14 Bowel obstruction
Mechanical obstruction
Figure 3.14.1 shows areas of potential mechanical obstruction. Sigmoid volvulus appears as an ‘inverted U’ or ‘rugby ball’ on abdominal radiograph; if a flatus tube cannot decompress the obstruction, surgery is indicated. In a closed loop obstruction (Fig. 3.14.1D), the large bowel contents distend the thin-walled caecum because a competent ileocaecal valve prevents reflux. The risk of perforation is very high. Right iliac fossa tenderness becomes constant or localized if perforation is imminent.
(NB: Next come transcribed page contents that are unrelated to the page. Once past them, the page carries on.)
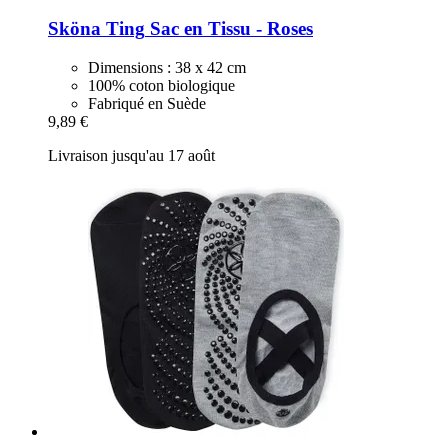
Sköna Ting
Sac en Tissu -​ Roses
Dimensions : 38 x 42 cm
100% coton biologique
Fabriqué en Suède
9,89 €
Livraison jusqu'au 17 août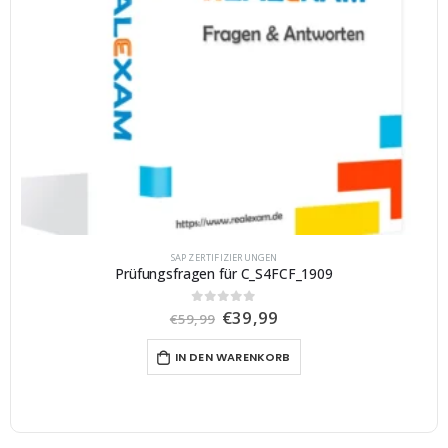
SAP ZERTIFIZIERUNGEN
Prüfungsfragen für C_S4FCF_1909
U
A
€
39,99
0
von 5
€
59,99
r
k
s
t
IN DEN WARENKORB
p
u
r
e
ü
l
n
l
g
e
l
r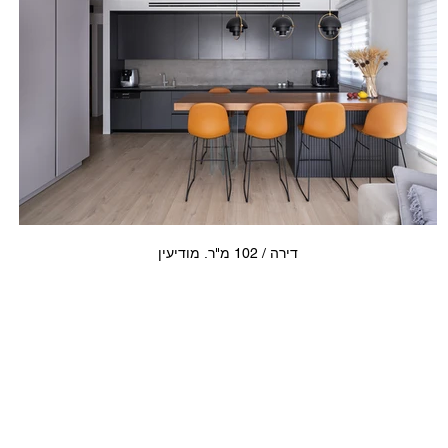
דירה / 102 מ"ר. מודיעין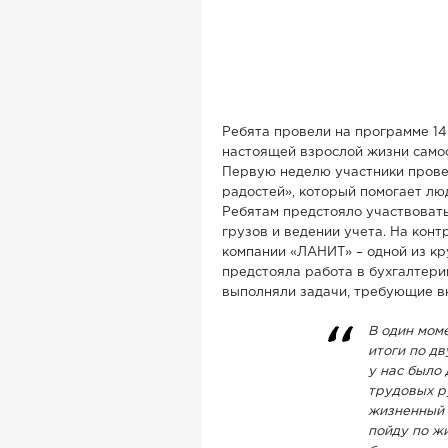
Ребята провели на программе 14 
настоящей взрослой жизни самос
Первую неделю участники прове
радостей», который помогает лю
Ребятам предстояло участвовать
грузов и ведении учета. На кон
компании «ЛАНИТ» – одной из кр
предстояла работа в бухгалтерии
выполняли задачи, требующие вн
В один моме
итоги по дв
у нас было 
трудовых ру
жизненный 
пойду по жи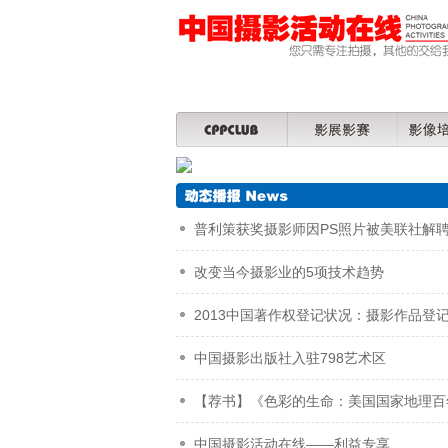
普利策获奖摄影师因PS照片被美联社解
改变当今摄影业的5项技术趋势
2013中国著作权登记状况：摄影作品登
中国摄影出版社入驻798艺术区
【荐书】《色彩的生命：美国国家地理百
中国摄影活动在线——利益专享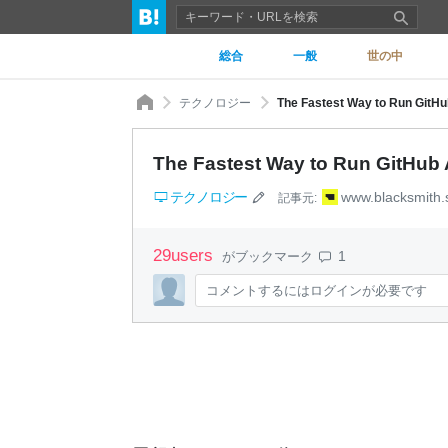
総合
一般
世の中
テクノロジー
The Fastest Way to Run GitHu
The Fastest Way to Run GitHub 
テクノロジー
www.blacksmith.
記事元:
29
users
1
がブックマーク
コメントするにはログインが必要です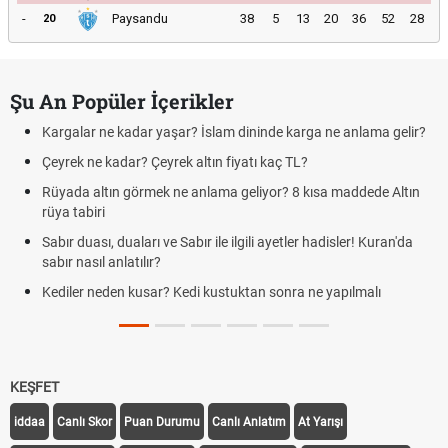
-
Paysandu
38
5
13
20
36
52
28
20
Şu An Popüler İçerikler
Kargalar ne kadar yaşar? İslam dininde karga ne anlama gelir?
Çeyrek ne kadar? Çeyrek altın fiyatı kaç TL?
Rüyada altın görmek ne anlama geliyor? 8 kısa maddede Altın
rüya tabiri
Sabır duası, duaları ve Sabır ile ilgili ayetler hadisler! Kuran'da
sabır nasıl anlatılır?
Kediler neden kusar? Kedi kustuktan sonra ne yapılmalı
KEŞFET
iddaa
Canlı Skor
Puan Durumu
Canlı Anlatım
At Yarışı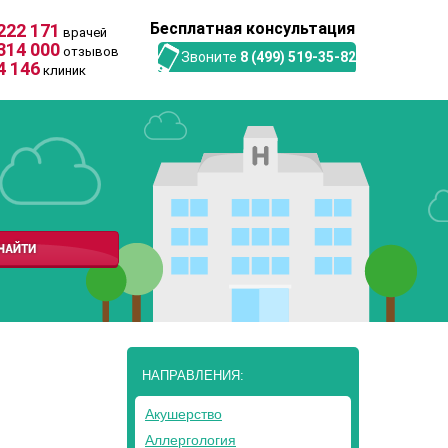
Бесплатная консультация
222 171
врачей
314 000
отзывов
Звоните
8 (499) 519-35-82
4 146
клиник
НАПРАВЛЕНИЯ:
Акушерство
Аллергология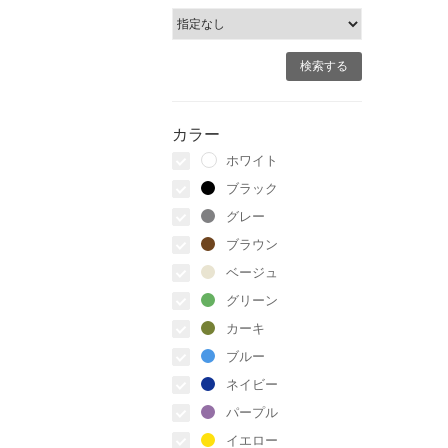
カラー
ホワイト
ブラック
グレー
ブラウン
ベージュ
グリーン
カーキ
ブルー
ネイビー
パープル
イエロー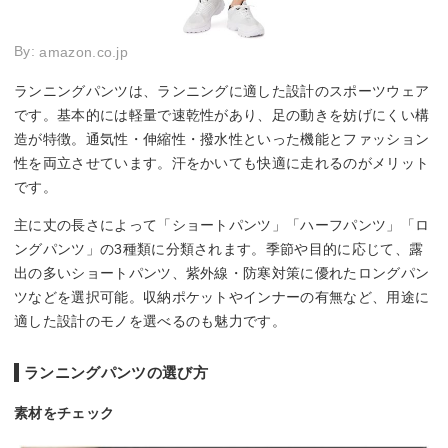
By:
amazon.co.jp
ランニングパンツは、ランニングに適した設計のスポーツウェア
です。基本的には軽量で速乾性があり、足の動きを妨げにくい構
造が特徴。通気性・伸縮性・撥水性といった機能とファッション
性を両立させています。汗をかいても快適に走れるのがメリット
です。
主に丈の長さによって「ショートパンツ」「ハーフパンツ」「ロ
ングパンツ」の3種類に分類されます。季節や目的に応じて、露
出の多いショートパンツ、紫外線・防寒対策に優れたロングパン
ツなどを選択可能。収納ポケットやインナーの有無など、用途に
適した設計のモノを選べるのも魅力です。
ランニングパンツの選び方
素材をチェック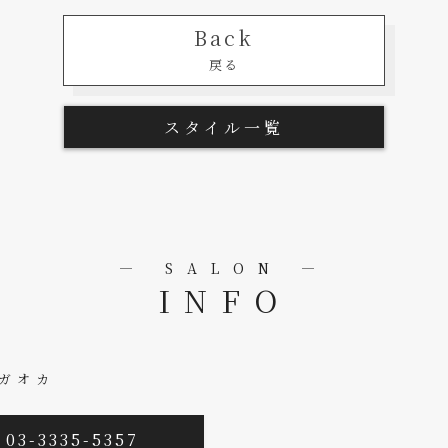
Back
戻る
スタイル一覧
― SALON ―
INFO
ミガオカ
 03-3335-5357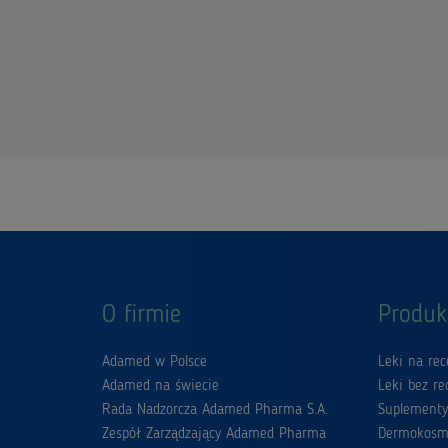
O firmie
Produk
Adamed w Polsce
Leki na rec
Adamed na świecie
Leki bez re
Rada Nadzorcza Adamed Pharma S.A.
Suplementy
Zespół Zarządzający Adamed Pharma
Dermokosm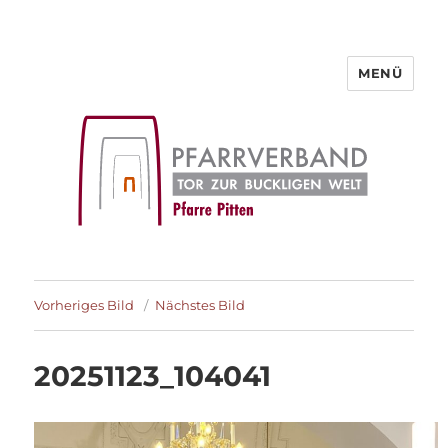
MENÜ
Pfarre Pitten
Vorheriges Bild
Nächstes Bild
20251123_104041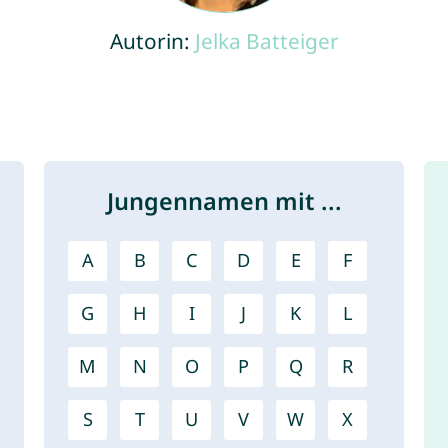
Autorin:
Jelka Batteiger
Jungennamen mit ...
A
B
C
D
E
F
G
H
I
J
K
L
M
N
O
P
Q
R
S
T
U
V
W
X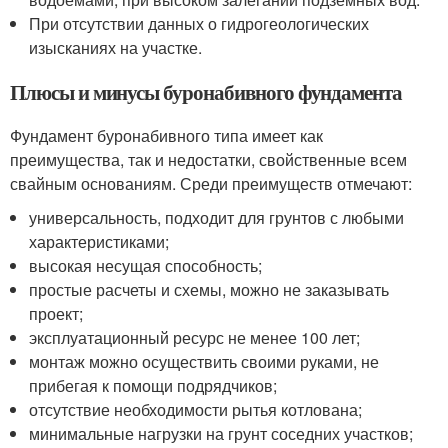
При отсутствии данных о гидрогеологических
изысканиях на участке.
Плюсы и минусы буронабивного фундамента
Фундамент буронабивного типа имеет как
преимущества, так и недостатки, свойственные всем
свайным основаниям. Среди преимуществ отмечают:
универсальность, подходит для грунтов с любыми
характеристиками;
высокая несущая способность;
простые расчеты и схемы, можно не заказывать
проект;
эксплуатационный ресурс не менее 100 лет;
монтаж можно осуществить своими руками, не
прибегая к помощи подрядчиков;
отсутствие необходимости рытья котлована;
минимальные нагрузки на грунт соседних участков;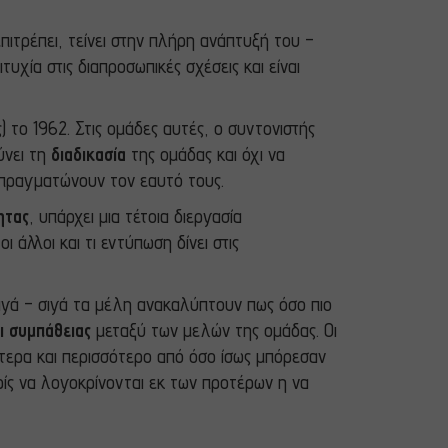
πιτρέπει, τείνει στην πλήρη ανάπτυξή του –
χία στις διαπροσωπικές σχέσεις και είναι
το 1962. Στις ομάδες αυτές, ο συντονιστής
ύνει τη
διαδικασία
της ομάδας και όχι να
α πραγματώνουν τον εαυτό τους.
ητας
, υπάρχει μια τέτοια διεργασία
άλλοι και τι εντύπωση δίνει στις
Σιγά – σιγά τα μέλη ανακαλύπτουν πως όσο πιο
ι συμπάθειας
μεταξύ των μελών της ομάδας. Οι
ύτερα και περισσότερο από όσο ίσως μπόρεσαν
ρίς να λογοκρίνονται εκ των προτέρων η να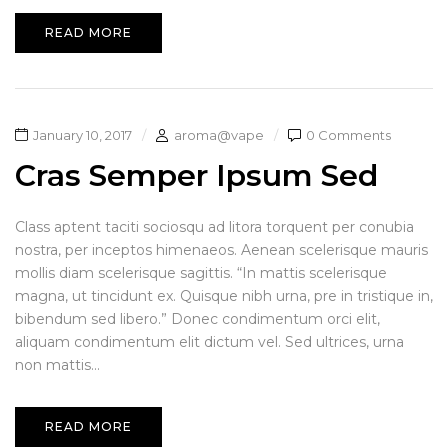
READ MORE
January 10, 2017
aroma@vape
0 Comments
Cras Semper Ipsum Sed
Class aptent taciti sociosqu ad litora torquent per conubia
nostra, per inceptos himenaeos. Aenean scelerisque mauris
mollis diam scelerisque sagittis. “In mattis scelerisque
magna, ut tincidunt ex. Quisque nibh urna, pre in tristique in,
bibendum sed libero.” Donec condimentum orci elit,
aliquam condimentum elit dictum vel. Sed ultrices, urna
non mattis...
READ MORE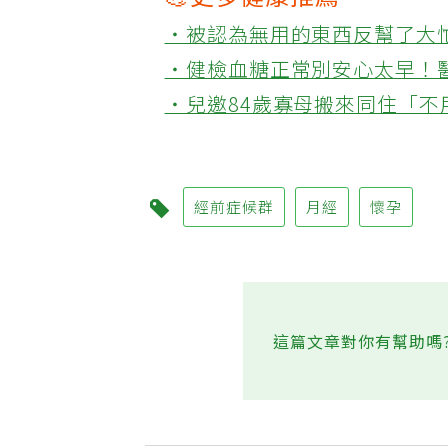
💪更多健康推薦
‧被認為無用的東西反幫了大
‧健檢血糖正常別安心太早！
‧兒邀84歲寡母搬來同住「
經前症候群
月經
懷孕
這篇文章對你有幫助嗎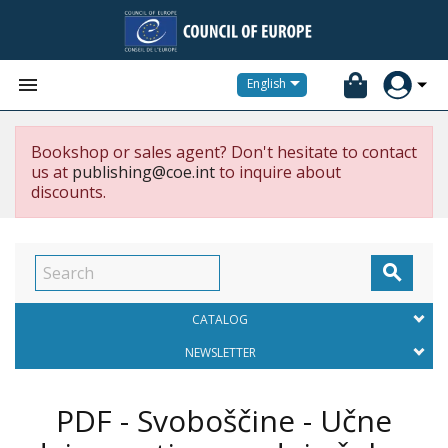


English
Bookshop or sales agent? Don't hesitate to contact
us at
publishing@coe.int
to inquire about
discounts.

CATALOG
NEWSLETTER
PDF - Svoboščine - Učne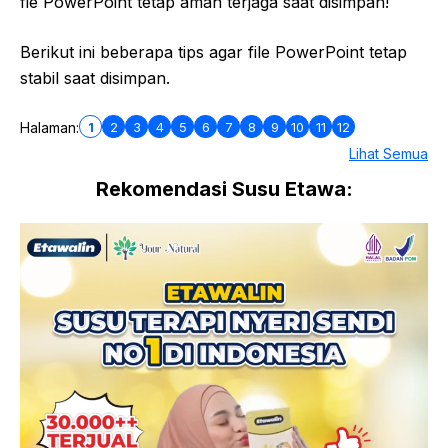
fie PowerPoint tetap aman terjaga saat disimpan!
Berikut ini beberapa tips agar file PowerPoint tetap
stabil saat disimpan.
1
2
3
4
5
6
7
8
9
10
11
12
Halaman:
Lihat Semua
Rekomendasi Susu Etawa: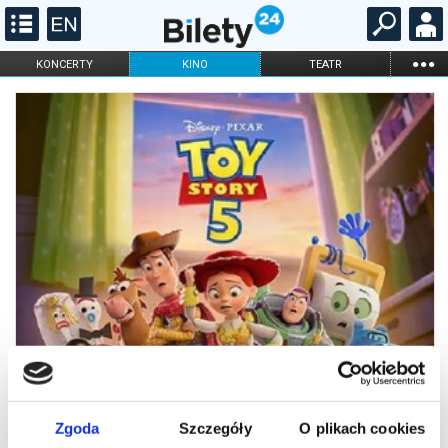
...
KONCERTY
KINO
TEATR
KABARET I
FILHARMONIA
OPERA I BALET
STAND-UP
DLA DZIECI
ONLINE
KARNETY
Zgoda
Szczegóły
O plikach cookies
An incompetent valve allows reflux (20% of cases), causing vomiting. Strangulation occurs in unresolved bowel obstruction; occlusion of venous return will later block arterial supply to the affected loop, leading to infarction and perforation, and subsequent peritonitis. It is commonly caused by an obstructed hernia (check the hernial orifices) or volvulus. Signs of strangulation are rapid worsening in general condition, sharp and constant pain, increasing fever and heart rate, worsening peritonitis and a raised white cell count.
Fig. 3.14.1 Bowel obstruction. (A,C) small; (B,D) large. Table 3.14.1 lists the features that can be identified in (C) and (D).